清研時報

1989年9月号

浄化槽清掃業の許可処分を誤らないために訴訟事件の記録に学ぶ(5)
行政側が不許可理由を誤って敗訴した事例
  1. 4-(1)福岡地方裁判所昭和56年(行ウ)第7ないし第9号事件
  2. 4-(2)福岡高等裁判所昭和57年(行コ)第38号事件
  3. 4-(3)最高裁判所昭和59年(行ツ)第283号事件
4-(1)福岡地方裁判所昭和56年(行ウ)第7ないし第9号事件
  • この事件は、『一般廃棄物処理業不許可処分取消請求事件』となっていますが、事件の内容は、福岡県田川市長と、同県田川郡川崎町長、同郡添田町外3ケ町村清掃施設組合長に対して、し尿及びし尿浄化槽汚泥の収集、運搬を目的とする一般廃棄物処理業と、し尿浄化槽清掃業の許可申請をしたKが、いずれも不許可処分となったため、その不許可処分の取り消しを求めて提訴したものです。裁判の結果、一般廃棄物処理業については行政側が勝訴したものの、し尿浄化槽清掃業については行政側が敗訴しました。
    その福岡地方裁判所の判決の結果については本誌の昭和59年8月号で紹介しておきましたが、双方が控訴していた福岡高等裁判所の判決で、双方の控訴が棄却され、更に行政側が上告していた最高裁判所の判決で、上告が棄却されていますので、改めて紹介することにしましょう。
    田川市長の訴訟代理人が上告理由書に添えて最高裁判所に提出した新聞記事によれば、Kは、川崎町役場の同和対策課の職員をしていた昭和55年2月、島根県鹿足郡津和野町で、仲間2人とニシキゴイ(14万円相当)を盗んだ疑いで津和野署に検挙され、諭旨退職の後は川崎町や田川市後藤寺あたりを主地盤とする『鉱害屋』に転身し、石炭鉱業事業団と建設業者との橋渡しを行っていた人物のようです。
  • 田川市長の訴訟代理人が、Kに関する新聞記事を上告理由書に添えて最高裁判所に提出したのには、何かわけがあるのでしょうね。

▶ **記録データ**
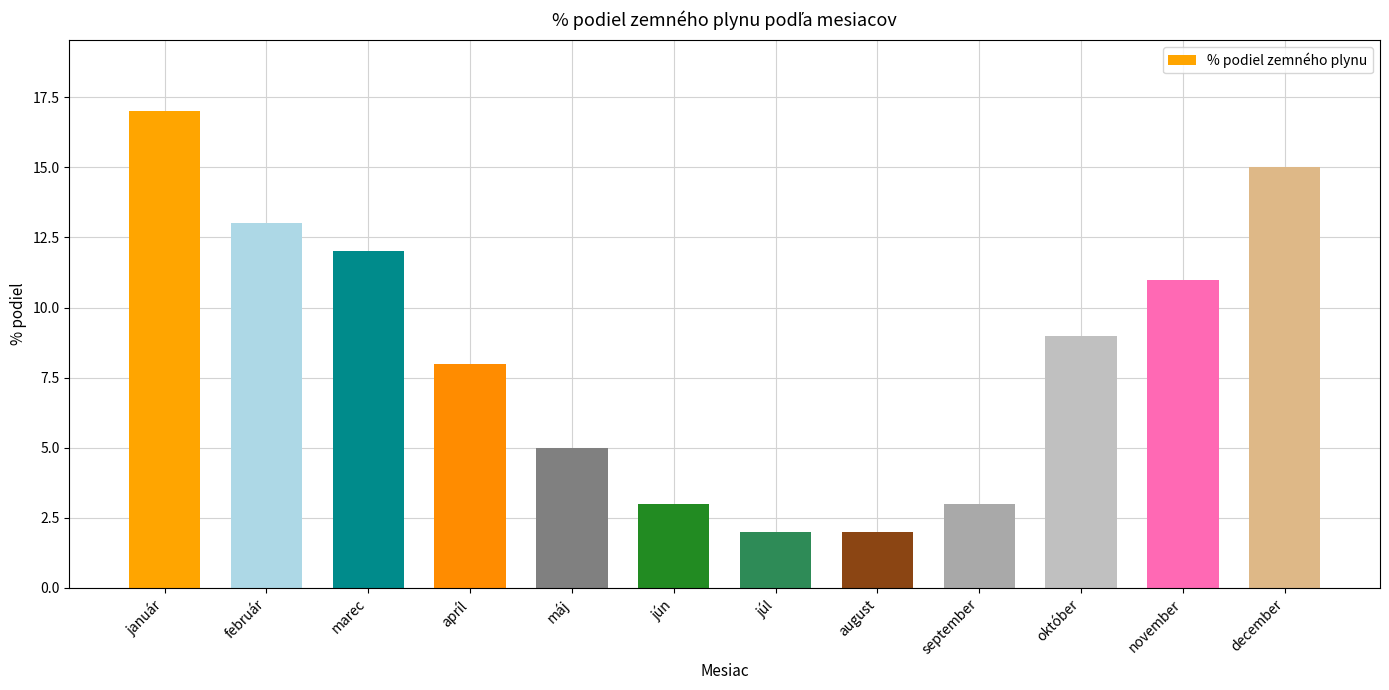

How many distinct data groups are displayed?

1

▶ **課題の指示**
抜粋のうち「行政側が不許可理由を誤って敗訴した事例」から「を行っていた人物のようです。」までの部分を、一字も変えずに書き写すこと。 データは抜粋とは別に置かれた資料である。

▶ **課題の解答**
行政側が不許可理由を誤って敗訴した事例
  1. 4-(1)福岡地方裁判所昭和56年(行ウ)第7ないし第9号事件
  2. 4-(2)福岡高等裁判所昭和57年(行コ)第38号事件
  3. 4-(3)最高裁判所昭和59年(行ツ)第283号事件
4-(1)福岡地方裁判所昭和56年(行ウ)第7ないし第9号事件
  • この事件は、『一般廃棄物処理業不許可処分取消請求事件』となっていますが、事件の内容は、福岡県田川市長と、同県田川郡川崎町長、同郡添田町外3ケ町村清掃施設組合長に対して、し尿及びし尿浄化槽汚泥の収集、運搬を目的とする一般廃棄物処理業と、し尿浄化槽清掃業の許可申請をしたKが、いずれも不許可処分となったため、その不許可処分の取り消しを求めて提訴したものです。裁判の結果、一般廃棄物処理業については行政側が勝訴したものの、し尿浄化槽清掃業については行政側が敗訴しました。
    その福岡地方裁判所の判決の結果については本誌の昭和59年8月号で紹介しておきましたが、双方が控訴していた福岡高等裁判所の判決で、双方の控訴が棄却され、更に行政側が上告していた最高裁判所の判決で、上告が棄却されていますので、改めて紹介することにしましょう。
    田川市長の訴訟代理人が上告理由書に添えて最高裁判所に提出した新聞記事によれば、Kは、川崎町役場の同和対策課の職員をしていた昭和55年2月、島根県鹿足郡津和野町で、仲間2人とニシキゴイ(14万円相当)を盗んだ疑いで津和野署に検挙され、諭旨退職の後は川崎町や田川市後藤寺あたりを主地盤とする『鉱害屋』に転身し、石炭鉱業事業団と建設業者との橋渡しを行っていた人物のようです。